__Information shown__.
◇ ◇ ◇ ◇

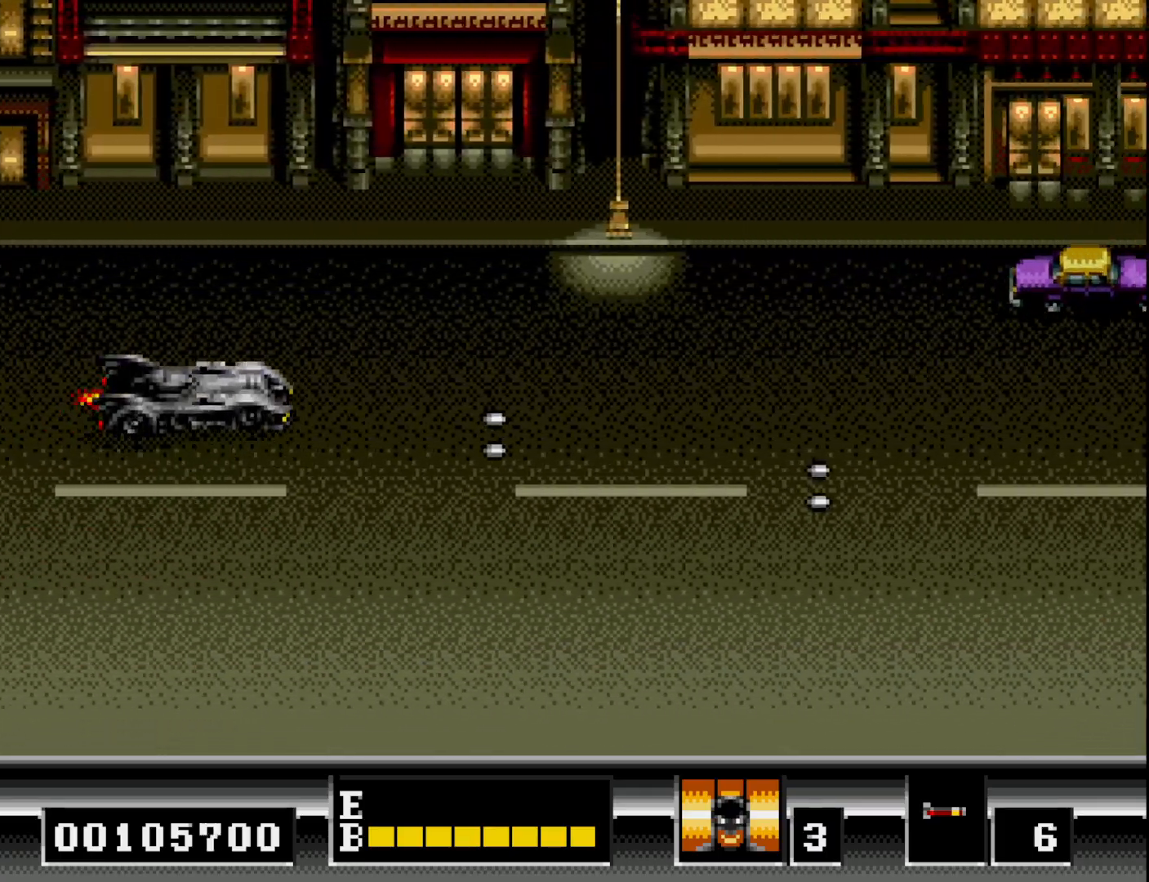
{"buttons": ["DPAD_DOWN"], "right_stick": "center", "events": [[33, "A", "down"], [117, "A", "up"], [217, "A", "down"], [233, "DPAD_UP", "up"], [283, "DPAD_RIGHT", "down"], [300, "A", "up"], [333, "DPAD_DOWN", "down"], [350, "A", "down"], [350, "DPAD_RIGHT", "up"], [467, "A", "up"]]}
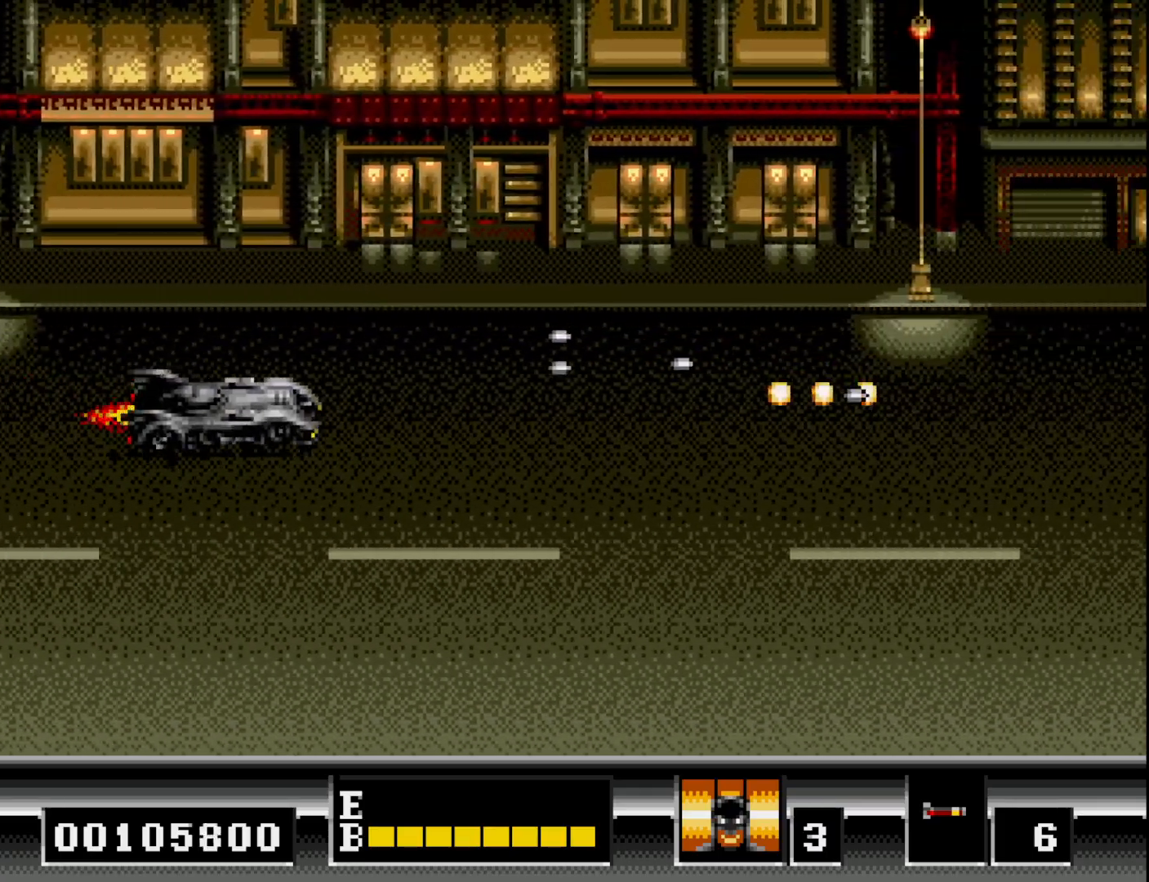
{"buttons": ["DPAD_DOWN"], "right_stick": "center", "events": [[33, "A", "down"], [150, "A", "up"], [217, "A", "down"], [317, "A", "up"], [383, "A", "down"], [500, "A", "up"]]}
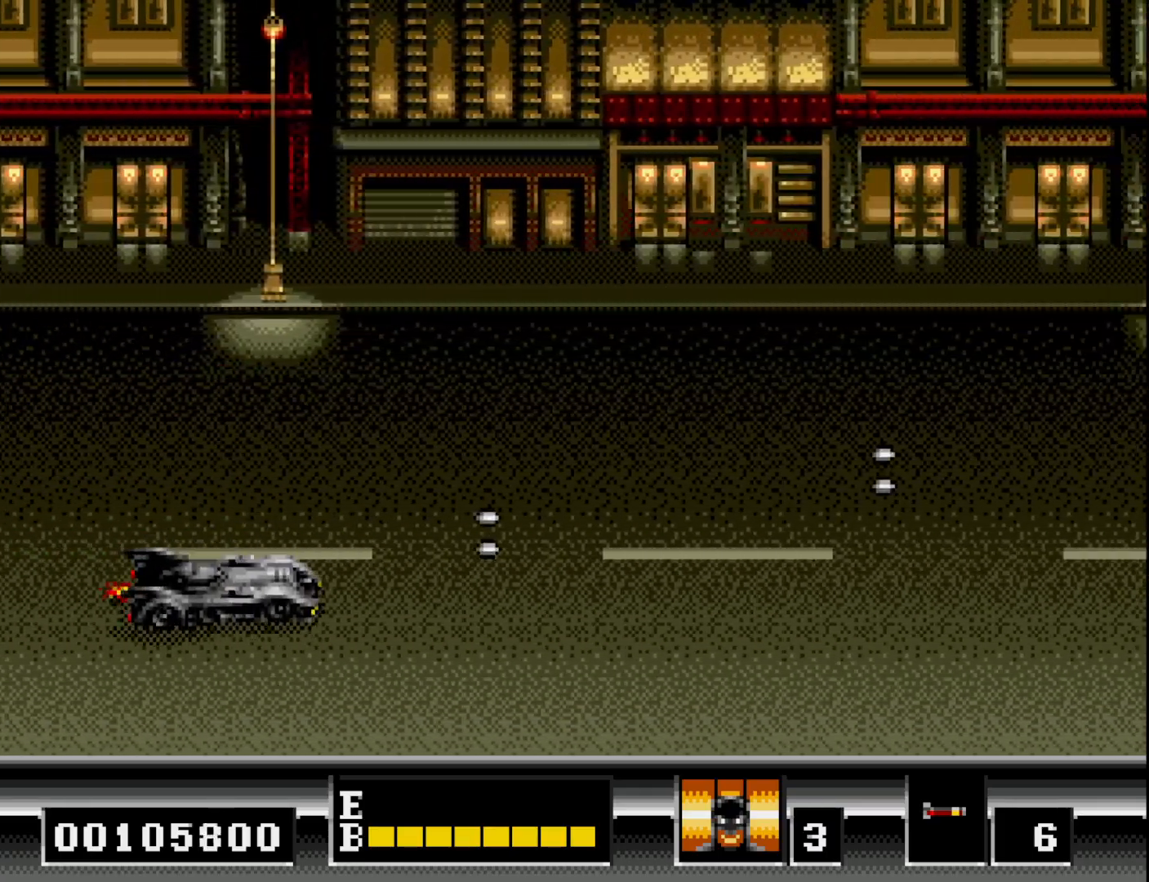
{"buttons": ["A", "DPAD_DOWN"], "right_stick": "center", "events": [[67, "A", "down"], [150, "A", "up"], [233, "A", "down"], [333, "A", "up"], [417, "A", "down"]]}
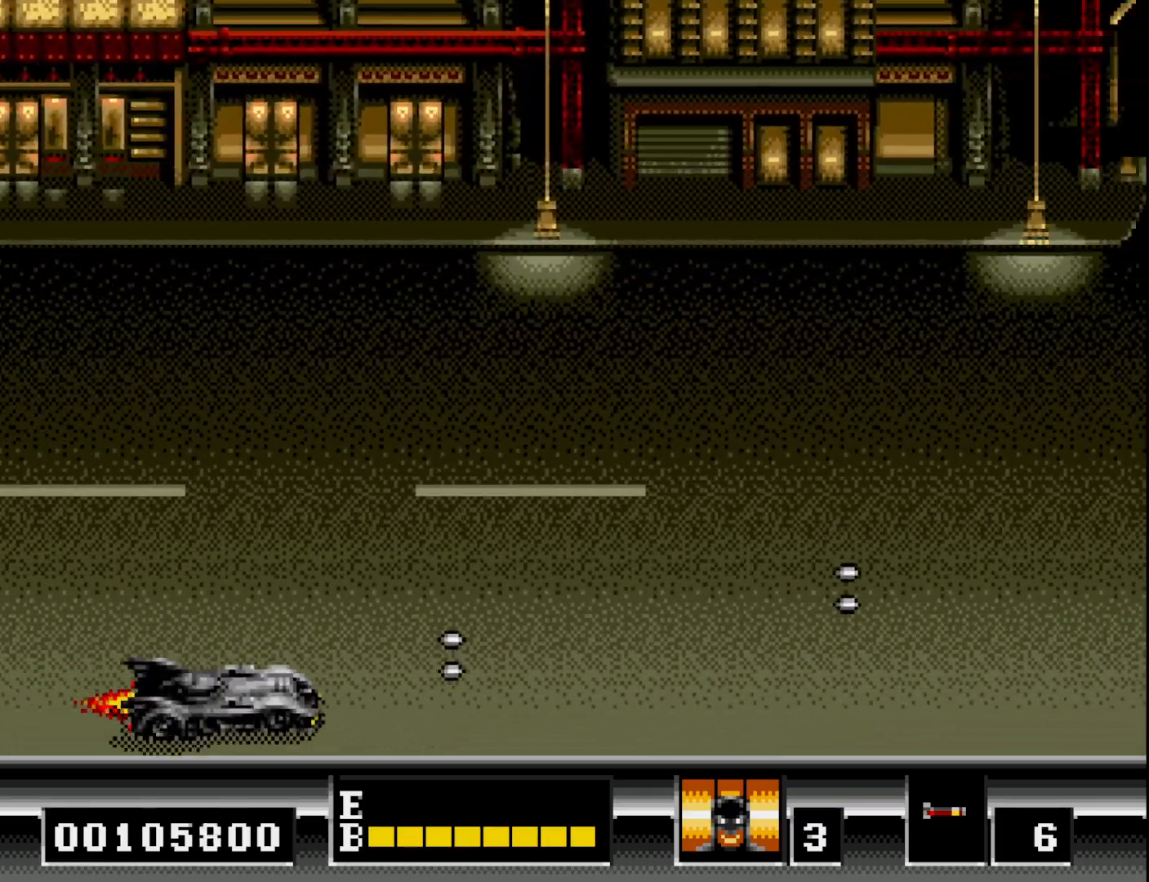
{"buttons": ["A", "DPAD_UP"], "right_stick": "center", "events": [[50, "A", "up"], [83, "A", "down"], [117, "DPAD_DOWN", "up"], [167, "DPAD_UP", "down"], [183, "A", "up"], [283, "A", "down"], [367, "A", "up"], [467, "A", "down"]]}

◇ ◇ ◇ ◇

__Assigned task__.
Could you reproduce all of the material exactly? Keep the pictures out of it.

__Expected output__.
{"buttons": ["DPAD_DOWN"], "right_stick": "center", "events": [[33, "A", "down"], [117, "A", "up"], [217, "A", "down"], [233, "DPAD_UP", "up"], [283, "DPAD_RIGHT", "down"], [300, "A", "up"], [333, "DPAD_DOWN", "down"], [350, "A", "down"], [350, "DPAD_RIGHT", "up"], [467, "A", "up"]]}
{"buttons": ["DPAD_DOWN"], "right_stick": "center", "events": [[33, "A", "down"], [150, "A", "up"], [217, "A", "down"], [317, "A", "up"], [383, "A", "down"], [500, "A", "up"]]}
{"buttons": ["A", "DPAD_DOWN"], "right_stick": "center", "events": [[67, "A", "down"], [150, "A", "up"], [233, "A", "down"], [333, "A", "up"], [417, "A", "down"]]}
{"buttons": ["A", "DPAD_UP"], "right_stick": "center", "events": [[50, "A", "up"], [83, "A", "down"], [117, "DPAD_DOWN", "up"], [167, "DPAD_UP", "down"], [183, "A", "up"], [283, "A", "down"], [367, "A", "up"], [467, "A", "down"]]}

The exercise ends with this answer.